練習課題 a:
次のデータから、「image」という文字列を含む行だけを絞り込んで、そのまま書き写してください。大文字と小文字は区別します。

文書の抜粋:
しかし、約1週間にわたるストライキは、12日に終了。8.5~10%の賃上げを確保できたことで、一旦、終結しました。
The new deal signed between Eskom, the NUM and Solidarity grants the lowest-paid workers increases of 10%, while other employees will receive an 8.5% raise in line with the NUM’s revised demands.BDlive
ストライキの終了で、白金相場は下落しました。米国の小売売上高悪化は、金価格・白金価格を一時押し上げるも、電力ストライキ終了のニュースで大幅続落。
中国の7月新車販売は、前年同月比23%増加の185万台だったことも白金相場を押し上げた要因の一つ。
西欧の7月販売台数は、前年同月比2.0%減少の107.1万台。ドイツとフランスの数字が悪い。
ドイツ、フランス
ドイツの7月の乗用車販売は前年同月比3.9%減、1~7月の累計販売台数は前年同期比5.4%増となった。フランスでは7月の乗用車販売は10%近く減少し、7月の季節調整済み年率換算販売台数は170万台/年の水準に低下した。自動車産業ポータル
自動車の触媒に使われる白金は、自動車販売台数が増加すると価格上昇、減少すると下落する性質を持つ
金相場の見通し
●NY金価格の日足チャート:EVOCX
一目均衡表の雲に沿う形で横這いが続く。米国の利上げが実施されれば、一時的に金価格は下落するでしょう。
そのため、米国の利上げ有無が金相場の最大の変動要因である現状に変化はありません。遅れているものの年内もしくは来年早々に一度は利上げされる可能性は高い。
しかし、先進国のほとんどが緩和に向かう中での利上げは米ドル高を呼び、米経済が悪化するリスクはかなり高く、そうなると金投資に資金が向かい上昇に転じると考えます。
●東京金価格の日足チャート:EVOCX
東京金価格は、為替相場が円高傾向に動いているため、下落トレンド。一目均衡表の雲にぶつかり、ここで止まるか一段下げがあるか注目ポイント。遅行線と価格が4335円と重なっており、為替相場の動き次第で割り込んだ場合は、一段下げもありえる。
15日の日本GDP速報値が注目されており、数字が悪い場合・数字が良い場合、それぞれに為替・金相場の反応を注目したい。

データ項目
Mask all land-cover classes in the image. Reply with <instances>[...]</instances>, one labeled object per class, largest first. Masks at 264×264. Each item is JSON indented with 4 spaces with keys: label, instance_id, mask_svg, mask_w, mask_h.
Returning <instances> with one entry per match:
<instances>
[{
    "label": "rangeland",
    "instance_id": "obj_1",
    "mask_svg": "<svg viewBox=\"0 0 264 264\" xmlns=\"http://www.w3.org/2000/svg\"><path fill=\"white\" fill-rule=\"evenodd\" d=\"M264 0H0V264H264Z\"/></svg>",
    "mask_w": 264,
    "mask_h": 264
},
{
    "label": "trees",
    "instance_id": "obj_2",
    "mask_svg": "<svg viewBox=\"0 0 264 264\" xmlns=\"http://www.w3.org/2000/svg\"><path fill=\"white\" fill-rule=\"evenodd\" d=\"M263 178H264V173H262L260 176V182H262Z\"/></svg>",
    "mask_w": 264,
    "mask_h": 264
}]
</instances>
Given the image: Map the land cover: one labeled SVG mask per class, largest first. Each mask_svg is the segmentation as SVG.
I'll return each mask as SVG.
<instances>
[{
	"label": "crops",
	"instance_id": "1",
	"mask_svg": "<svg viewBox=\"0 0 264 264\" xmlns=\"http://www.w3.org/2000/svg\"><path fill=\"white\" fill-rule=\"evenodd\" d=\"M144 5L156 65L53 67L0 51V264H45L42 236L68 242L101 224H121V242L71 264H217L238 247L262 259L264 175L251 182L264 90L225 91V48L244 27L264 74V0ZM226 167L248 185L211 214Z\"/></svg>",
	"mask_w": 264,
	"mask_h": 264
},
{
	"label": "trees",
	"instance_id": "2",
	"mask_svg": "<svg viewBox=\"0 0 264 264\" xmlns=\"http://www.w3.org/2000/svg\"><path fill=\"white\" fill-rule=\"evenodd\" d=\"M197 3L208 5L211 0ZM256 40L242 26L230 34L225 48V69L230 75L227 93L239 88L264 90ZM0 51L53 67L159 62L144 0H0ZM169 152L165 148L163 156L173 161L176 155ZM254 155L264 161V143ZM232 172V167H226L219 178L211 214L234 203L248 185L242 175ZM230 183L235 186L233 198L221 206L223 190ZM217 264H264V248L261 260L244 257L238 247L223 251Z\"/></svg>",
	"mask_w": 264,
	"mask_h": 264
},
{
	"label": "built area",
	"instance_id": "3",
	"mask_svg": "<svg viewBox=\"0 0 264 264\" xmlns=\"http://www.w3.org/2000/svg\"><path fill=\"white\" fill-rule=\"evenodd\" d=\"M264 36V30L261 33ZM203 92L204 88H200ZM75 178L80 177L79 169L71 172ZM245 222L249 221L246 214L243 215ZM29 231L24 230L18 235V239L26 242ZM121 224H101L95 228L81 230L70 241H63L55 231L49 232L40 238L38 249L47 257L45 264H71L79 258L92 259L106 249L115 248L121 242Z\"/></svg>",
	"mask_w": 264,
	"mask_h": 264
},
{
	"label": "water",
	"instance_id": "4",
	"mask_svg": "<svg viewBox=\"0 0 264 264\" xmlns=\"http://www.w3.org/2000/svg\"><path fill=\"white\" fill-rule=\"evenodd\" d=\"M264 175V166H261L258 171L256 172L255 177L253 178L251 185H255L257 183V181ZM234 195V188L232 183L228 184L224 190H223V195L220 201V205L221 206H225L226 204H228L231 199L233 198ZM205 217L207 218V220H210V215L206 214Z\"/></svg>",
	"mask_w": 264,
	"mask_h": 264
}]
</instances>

練習課題 b:
上の金・白金相場の記事のうち、「そのため、米国の利上げ有無が」から「場合は、一段下げもありえる。」までの部分を、一字も変えずに書き出してください。

課題の解答 a:
Mask all land-cover classes in the image. Reply with <instances>[...]</instances>, one labeled object per class, largest first. Masks at 264×264. Each item is JSON indented with 4 spaces with keys: label, instance_id, mask_svg, mask_w, mask_h.
Given the image: Map the land cover: one labeled SVG mask per class, largest first. Each mask_svg is the segmentation as SVG.

課題の解答 b:
そのため、米国の利上げ有無が金相場の最大の変動要因である現状に変化はありません。遅れているものの年内もしくは来年早々に一度は利上げされる可能性は高い。
しかし、先進国のほとんどが緩和に向かう中での利上げは米ドル高を呼び、米経済が悪化するリスクはかなり高く、そうなると金投資に資金が向かい上昇に転じると考えます。
●東京金価格の日足チャート:EVOCX
東京金価格は、為替相場が円高傾向に動いているため、下落トレンド。一目均衡表の雲にぶつかり、ここで止まるか一段下げがあるか注目ポイント。遅行線と価格が4335円と重なっており、為替相場の動き次第で割り込んだ場合は、一段下げもありえる。